“The best years of your life are the ones in which you decide your problems are your own. You do not blame them on your mother, the ecology, or the president. You realize that you control your own destiny.” ALBERT ELLIS
By Alex P. Vidal
If the alleged “no government support” issue has been blown out of proportions, Teresa, the mother of Sochi Winter Olympics skater Michael Martinez, is partly to blame.
News that she mortgaged her house in Mandaluyong City for the trip of her son came out two days after the opening ceremonies in Sochi, Russia witnessed “live” by millions of TV audience all over the world last Sunday morning in Manila.

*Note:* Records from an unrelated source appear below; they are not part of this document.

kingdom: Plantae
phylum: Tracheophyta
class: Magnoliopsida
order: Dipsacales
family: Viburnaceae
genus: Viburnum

Teresa’s sob story plus the other telenovela-type articles about 17-year-old Michael’s struggle to qualify for the biennial Games spread like wild fire in mass and social media. Followed by the bashing of President Noynoy Aquino’s “corrupt” government.
While fans from other snowy countries were cheering for their athletes and monitoring the medal tally, Filipinos, “touched” by the “shabby” treatment of Michael, were up in arms against the government.
It turned out Michael was never neglected contrary to allegations. Both the Philippine Olympic Committee (POC) and the Philippine Sports Commission (PSC) did their parts to ensure that Michael makes it to the Sochi Games. The stipend released by the PSC for Michael was the same amount given to other national athletes who compete abroad. No special treatment. Everyone is treated equally under the policy. Even if figure skating is no grassroots event.
But Teresa apparently wanted more. She probably wanted the government to also fund her trip to Sochi thus when the PSC failed or refused to give more, she went to media. If she had mental honesty, she would have revealed to media that her son also received financial windfall from corporate sponsors led by the Sy family who owns Asia’s biggest malls in and outside the Philippines. Plus the financial bonanza Michael will get after the Olympics.
Under the law, the PSC cannot shell out millions of pesos requested by an individual athlete. The NSA or national sports association accredited by PSC is tasked to facilitate the request for funding if it is more than P50,000. It’s the job of the Philippine Skating Union as NSA to make a formal request, not the parent of an athlete.
Teresa should emulate the parents of chess grand masters Mark Paragua and Wesley So. Instead of bellyaching and slandering the government, they initiated their own initiatives and tapped corporate sponsors to build the chess career of their sons. They didn’t condemn the government. They did not go to media to cry foul and sensationalize their sons’ predicament. The parents of these chess players are aware that the rise of their sons to the pinnacle of chess will be derailed if they will rely everything to the cash-strapped government thus they paddled their own canoes and cultivated their gardens.
And these chess players are no peanuts. So is currently ranked No. 1 in the Philippines, No. 2 among juniors and No. 28 in the world. He was previously the strongest Under-16 player in the world and, in October 2008, was rated 2610. So became the youngest player ever in the history of the game to break the 2600 ELO barrier, breaking the record previously held by Magnus Carlsen.
The youngest Filipino master ever, at nine years of age, Paragua also became the youngest Filipino GM ever at 20 (until Wesley So surpassed it), beating out Eugenio Torre’s record by about two years.
Paragua qualified for the 2004 World Championship in Tripoli, Libya, where he was eliminated by Viktor Bologan of Moldova in the first round 1-3. He also qualified for World Cup Chess 2005 (qualifying tournament for world championship) and upset Armenian GM Sergei Movsesian in the first round before narrowly losing in the tie breaker against Alexey Dreev of Russia in the second round.
Paragua became the first Filipino to reach 2600 FIDE after he placed second in the Asian Zonal 3.3 Chess Championships in Kuala Lumpur, Malaysia.
Aside from Paragua and So, there were other athletes who competed in other world events like the Paralympics and World Cup who never received substantial financial support but, motivated by deep patriotism and love for sports, opted to keep quite and just show their talents on world stage. They made their countrymen proud with their performances and their parents didn’t raise any whimper to sensationalize their predicament.